Travel Policy

If an employer has a travel policy that states:
"All travel time is to be paid at straight time."
and defines travel time as:
"Time in excess of your 40-hour work week."
are they violating the overtime requirements.

1 answer  |  asked Sep 28, 2007 3:50 PM [EST]  |  applies to Ohio

Answers (1)

Gregory Gordillo
An employer is not free to decide when to pay OT premium for travel

The short answer to your question is that if an employer refuses to pay an employee time and one half the regular rate of pay for time worked over forty hours in a week, the employer is violating the law unless the employee is exempt from the requirement. An employer is not free to alter this requirement. So the likely answer to your question is "yes."

Here is why: Every issue concerning whether an employee must be paid at least time and a half for overtime involves two questions.
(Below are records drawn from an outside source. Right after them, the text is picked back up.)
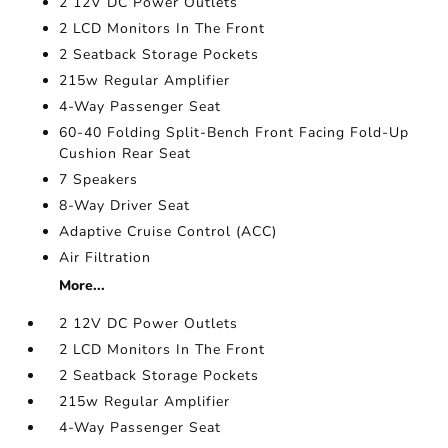
2 12V DC Power Outlets
2 LCD Monitors In The Front
2 Seatback Storage Pockets
215w Regular Amplifier
4-Way Passenger Seat
60-40 Folding Split-Bench Front Facing Fold-Up
Cushion Rear Seat
7 Speakers
8-Way Driver Seat
Adaptive Cruise Control (ACC)
Air Filtration
More...
2 12V DC Power Outlets
2 LCD Monitors In The Front
2 Seatback Storage Pockets
215w Regular Amplifier
4-Way Passenger Seat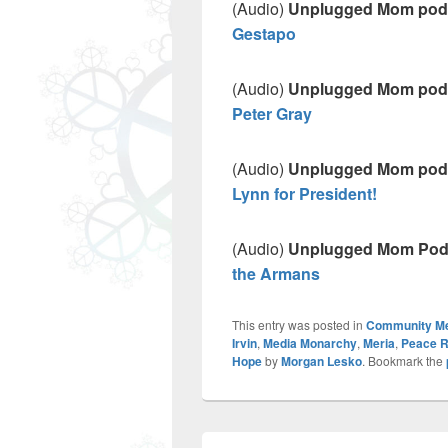
(Audio)
Unplugged Mom pod
Gestapo
(Audio)
Unplugged Mom pod
Peter Gray
(Audio)
Unplugged Mom pod
Lynn for President!
(Audio)
Unplugged Mom Pod
the Armans
This entry was posted in
Community M
Irvin
,
Media Monarchy
,
Meria
,
Peace R
Hope
by
Morgan Lesko
. Bookmark the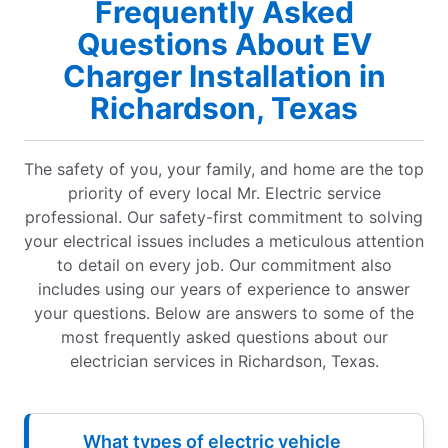
Frequently Asked
Questions About EV
Charger Installation in
Richardson, Texas
The safety of you, your family, and home are the top
priority of every local Mr. Electric service
professional. Our safety-first commitment to solving
your electrical issues includes a meticulous attention
to detail on every job. Our commitment also
includes using our years of experience to answer
your questions. Below are answers to some of the
most frequently asked questions about our
electrician services in Richardson, Texas.
What types of electric vehicle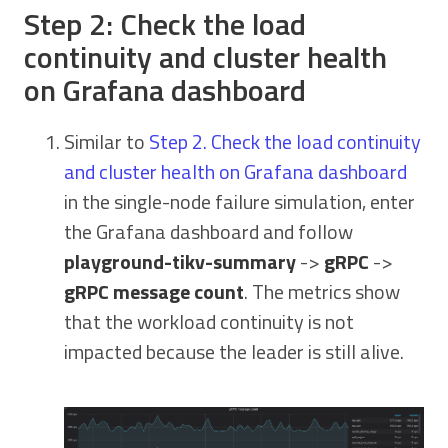
Step 2: Check the load
continuity and cluster health
on Grafana dashboard
Similar to
Step 2. Check the load continuity
and cluster health on Grafana dashboard
in the single-node failure simulation, enter
the Grafana dashboard and follow
playground-tikv-summary
->
gRPC
->
gRPC message count
. The metrics show
that the workload continuity is not
impacted because the leader is still alive.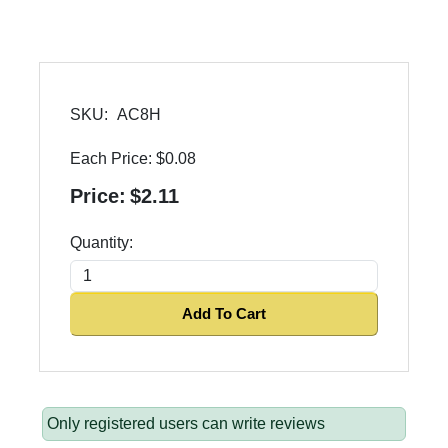
SKU:
AC8H
Each Price:
$0.08
Price:
$2.11
Quantity:
Add To Cart
Only registered users can write reviews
First, is the employee exempt from the general rule that requires employers to pay all employees time and a half for the employees' overtime work? Second, what hours count as hours worked for the purpose of calculating whether the employee worked enough hours to earn an overtime premium?

The fact that an employee travels is not enough alone to exempt an employee from the genreal requirement to pay the employee their overtime premium. So unless the employee has other reasons to be exempt (such as executive duties or an outside sales job) that might allow the employee to qualify for exemption, the employer generally must pay the employee overtime premium compensation when the employee works more than 40 hours in a workweek.

So when an employee must be paid additional compensation for overtime work, the next question is whether the employee has been working enough hours to qualify. Travel time is a tricky part of wage and hour law. Sometimes travel time is considered time worked. Other times it is not. For example, travelling from the employee's usual place of business to an offsite location to perform work is considered time worked. Travel from home to the office, is not considered time worked.

All of this means simply this: If you are an employee that is not exempt from the overtime pay requirements and if the time you spend travelling is time worked, then the employer generally must pay the employee time and a half when the total time worked in the week is more than 40 hours, including the travel time that is considered work time.